9)   Starvation as a weapon of war especially after seeing that the prime victims were children is not just a mistake by Awolowo, it is a wicked crime against humanity. Even after the war, did he justify the stripping of Igbo families of all their life savings in exchange for 20 pounds to demonstrate his ‘friendship’? ‘Jesus answered, “Can you make the friends of the bridegroom fast while he is with them? Luke 5:33-35

10)  It is painful to associate the respected sage with such a crime but he allegedly bragged that he saw malnourished children with his own eyes but said that he did continue to starve them because the adults were not also equally bloated with kwashioko and dying to surrender. Did he really say that?

11) He said that the allocation of public funds to a state in Nigeria was a sign of his friendship and expected to be commended for claiming that he did not demand 10% for himself out of the statutory allocation. Now that does not sound like the wise Awolowo. ‘If anyone denounces their friends for reward, the eyes of their children will fail.’ Job 17:4-6

12)  He said that he built schools in Warri but the credit probably belonged to the communities that built their own schools through community effort and he claimed that he saved abandoned properties for the Igbo in Lagos, yet Ojukwu had to go to court in 1985 before recovering his father’s property.
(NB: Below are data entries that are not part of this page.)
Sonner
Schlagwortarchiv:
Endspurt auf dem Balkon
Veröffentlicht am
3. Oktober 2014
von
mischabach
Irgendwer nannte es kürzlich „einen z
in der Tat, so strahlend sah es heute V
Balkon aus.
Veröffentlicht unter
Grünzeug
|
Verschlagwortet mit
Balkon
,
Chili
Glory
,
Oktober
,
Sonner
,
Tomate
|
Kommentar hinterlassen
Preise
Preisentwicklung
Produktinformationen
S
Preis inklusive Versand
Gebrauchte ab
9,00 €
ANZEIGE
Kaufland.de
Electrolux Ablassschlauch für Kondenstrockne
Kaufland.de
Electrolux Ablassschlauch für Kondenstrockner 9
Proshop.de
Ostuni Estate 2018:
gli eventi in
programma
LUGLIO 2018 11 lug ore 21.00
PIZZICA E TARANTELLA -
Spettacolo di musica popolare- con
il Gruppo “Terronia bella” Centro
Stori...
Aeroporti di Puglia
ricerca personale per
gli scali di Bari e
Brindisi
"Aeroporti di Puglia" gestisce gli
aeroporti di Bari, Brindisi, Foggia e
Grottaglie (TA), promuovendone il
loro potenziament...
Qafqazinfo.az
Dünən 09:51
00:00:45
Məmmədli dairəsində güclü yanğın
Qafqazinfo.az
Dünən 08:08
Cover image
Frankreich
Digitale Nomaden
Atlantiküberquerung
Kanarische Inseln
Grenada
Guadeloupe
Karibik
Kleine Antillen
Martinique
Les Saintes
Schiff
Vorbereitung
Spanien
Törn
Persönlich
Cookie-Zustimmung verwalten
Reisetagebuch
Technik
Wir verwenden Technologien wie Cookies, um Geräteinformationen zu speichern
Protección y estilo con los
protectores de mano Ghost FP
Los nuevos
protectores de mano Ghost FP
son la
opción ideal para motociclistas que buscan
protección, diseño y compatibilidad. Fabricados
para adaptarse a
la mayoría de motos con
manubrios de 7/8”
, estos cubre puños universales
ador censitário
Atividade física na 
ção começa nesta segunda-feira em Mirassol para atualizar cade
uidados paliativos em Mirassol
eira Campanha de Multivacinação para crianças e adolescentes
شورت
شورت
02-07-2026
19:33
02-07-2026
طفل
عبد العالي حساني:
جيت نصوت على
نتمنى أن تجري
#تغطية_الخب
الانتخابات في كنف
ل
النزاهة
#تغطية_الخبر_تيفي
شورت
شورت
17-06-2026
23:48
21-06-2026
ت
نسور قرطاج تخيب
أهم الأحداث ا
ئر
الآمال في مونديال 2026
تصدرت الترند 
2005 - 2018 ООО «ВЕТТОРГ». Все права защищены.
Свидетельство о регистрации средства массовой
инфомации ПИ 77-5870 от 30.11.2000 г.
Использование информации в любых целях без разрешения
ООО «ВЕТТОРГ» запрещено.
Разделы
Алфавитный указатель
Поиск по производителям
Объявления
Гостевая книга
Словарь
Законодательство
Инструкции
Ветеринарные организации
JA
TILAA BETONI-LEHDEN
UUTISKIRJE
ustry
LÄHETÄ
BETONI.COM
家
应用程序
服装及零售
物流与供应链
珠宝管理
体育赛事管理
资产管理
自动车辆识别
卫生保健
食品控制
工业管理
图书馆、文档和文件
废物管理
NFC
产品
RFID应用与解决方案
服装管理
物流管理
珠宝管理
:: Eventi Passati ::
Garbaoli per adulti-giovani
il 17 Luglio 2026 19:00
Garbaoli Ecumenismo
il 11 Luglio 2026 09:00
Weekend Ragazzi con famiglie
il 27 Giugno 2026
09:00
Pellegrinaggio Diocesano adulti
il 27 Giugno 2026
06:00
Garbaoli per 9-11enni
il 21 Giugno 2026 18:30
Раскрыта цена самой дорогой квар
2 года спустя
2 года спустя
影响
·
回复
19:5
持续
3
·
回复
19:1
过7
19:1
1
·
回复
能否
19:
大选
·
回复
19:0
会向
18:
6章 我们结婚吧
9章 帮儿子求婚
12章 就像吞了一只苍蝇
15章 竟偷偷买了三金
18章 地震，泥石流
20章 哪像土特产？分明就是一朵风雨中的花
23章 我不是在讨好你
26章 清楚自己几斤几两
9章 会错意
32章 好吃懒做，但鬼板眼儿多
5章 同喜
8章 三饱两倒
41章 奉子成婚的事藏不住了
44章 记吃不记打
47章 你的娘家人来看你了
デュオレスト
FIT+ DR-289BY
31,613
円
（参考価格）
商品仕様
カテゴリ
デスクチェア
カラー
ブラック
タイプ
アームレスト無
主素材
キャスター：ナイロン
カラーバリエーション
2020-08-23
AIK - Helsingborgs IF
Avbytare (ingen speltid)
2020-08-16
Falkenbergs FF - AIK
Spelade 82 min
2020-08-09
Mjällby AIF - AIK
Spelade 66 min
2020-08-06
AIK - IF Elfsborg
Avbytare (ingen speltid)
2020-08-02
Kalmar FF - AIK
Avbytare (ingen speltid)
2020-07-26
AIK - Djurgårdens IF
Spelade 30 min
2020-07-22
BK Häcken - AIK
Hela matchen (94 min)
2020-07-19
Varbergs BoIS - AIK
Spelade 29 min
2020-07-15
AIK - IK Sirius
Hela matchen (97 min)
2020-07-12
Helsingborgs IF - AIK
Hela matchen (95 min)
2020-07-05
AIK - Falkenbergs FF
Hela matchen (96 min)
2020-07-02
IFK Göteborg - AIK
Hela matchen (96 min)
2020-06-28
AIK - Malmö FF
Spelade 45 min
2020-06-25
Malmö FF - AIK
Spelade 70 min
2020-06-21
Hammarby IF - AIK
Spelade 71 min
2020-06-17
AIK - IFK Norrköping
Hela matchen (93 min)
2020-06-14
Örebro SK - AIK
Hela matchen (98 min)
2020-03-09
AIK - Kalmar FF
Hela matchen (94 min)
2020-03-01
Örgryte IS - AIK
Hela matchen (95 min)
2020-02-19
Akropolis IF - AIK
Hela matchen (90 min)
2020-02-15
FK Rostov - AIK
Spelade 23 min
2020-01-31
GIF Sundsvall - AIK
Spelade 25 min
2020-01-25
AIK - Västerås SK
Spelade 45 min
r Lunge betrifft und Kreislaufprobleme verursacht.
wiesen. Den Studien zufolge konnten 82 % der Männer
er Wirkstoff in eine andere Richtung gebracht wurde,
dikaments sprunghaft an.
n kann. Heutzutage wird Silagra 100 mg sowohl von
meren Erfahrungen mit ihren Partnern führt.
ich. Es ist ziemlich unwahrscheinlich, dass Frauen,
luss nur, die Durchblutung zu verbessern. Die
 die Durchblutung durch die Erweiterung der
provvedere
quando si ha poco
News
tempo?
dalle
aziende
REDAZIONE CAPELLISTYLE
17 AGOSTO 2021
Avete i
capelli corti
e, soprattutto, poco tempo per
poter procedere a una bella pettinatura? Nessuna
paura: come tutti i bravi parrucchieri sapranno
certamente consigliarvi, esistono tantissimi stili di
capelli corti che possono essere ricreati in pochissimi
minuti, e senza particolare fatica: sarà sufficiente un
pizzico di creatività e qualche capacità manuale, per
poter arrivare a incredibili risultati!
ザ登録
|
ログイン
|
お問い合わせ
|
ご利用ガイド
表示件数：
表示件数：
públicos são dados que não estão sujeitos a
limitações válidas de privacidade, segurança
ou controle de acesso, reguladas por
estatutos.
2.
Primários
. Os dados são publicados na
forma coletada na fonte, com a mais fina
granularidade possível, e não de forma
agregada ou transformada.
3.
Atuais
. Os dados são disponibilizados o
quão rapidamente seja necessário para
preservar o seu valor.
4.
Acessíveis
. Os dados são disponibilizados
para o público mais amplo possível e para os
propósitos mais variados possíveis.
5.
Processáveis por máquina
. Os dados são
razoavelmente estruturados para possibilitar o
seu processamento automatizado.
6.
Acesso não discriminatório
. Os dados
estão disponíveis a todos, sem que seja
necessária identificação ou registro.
If he suggested that Ojukwu was the real enemy of the Igbo, it must have been in the context of the 1983 election when Ojukwu declared for the National Party of Nigeria rather than join the Progressive Parties Alliance of Awolowo’s Unity Party of Nigeria, Azikiwe’s Nigerian People’s Party, and Aminu Kano’s People’s Redemption Party.

13) ‘You are not my friend, my friend.’ That is a style of rhetoric that Nigerians use as a retort whenever an antagonist calls you his friend without meaning it. We are expected to know who our friends are even if we may not know our brothers and sisters from other mothers or fathers. Achebe’s book should be read by all Nigerians and by all Africans to learn how to love one another like brothers and sisters and avoid any excuses to indulge in genocidal rages that have continued to consume the continent since the Igbo genocide as Herbert Ekwe-Ekwe has been documenting. Instead of reacting by defending ethnic icons, let us all demand that the Nigerian government, the British government, Russia and Egypt should atone for this heinous crime that has robbed Nigeria of some of its greatest minds. Reparations for the Igbo genocide will help to heal the open sores of that crime and pave the way for a progressive future for all Africans to enjoy.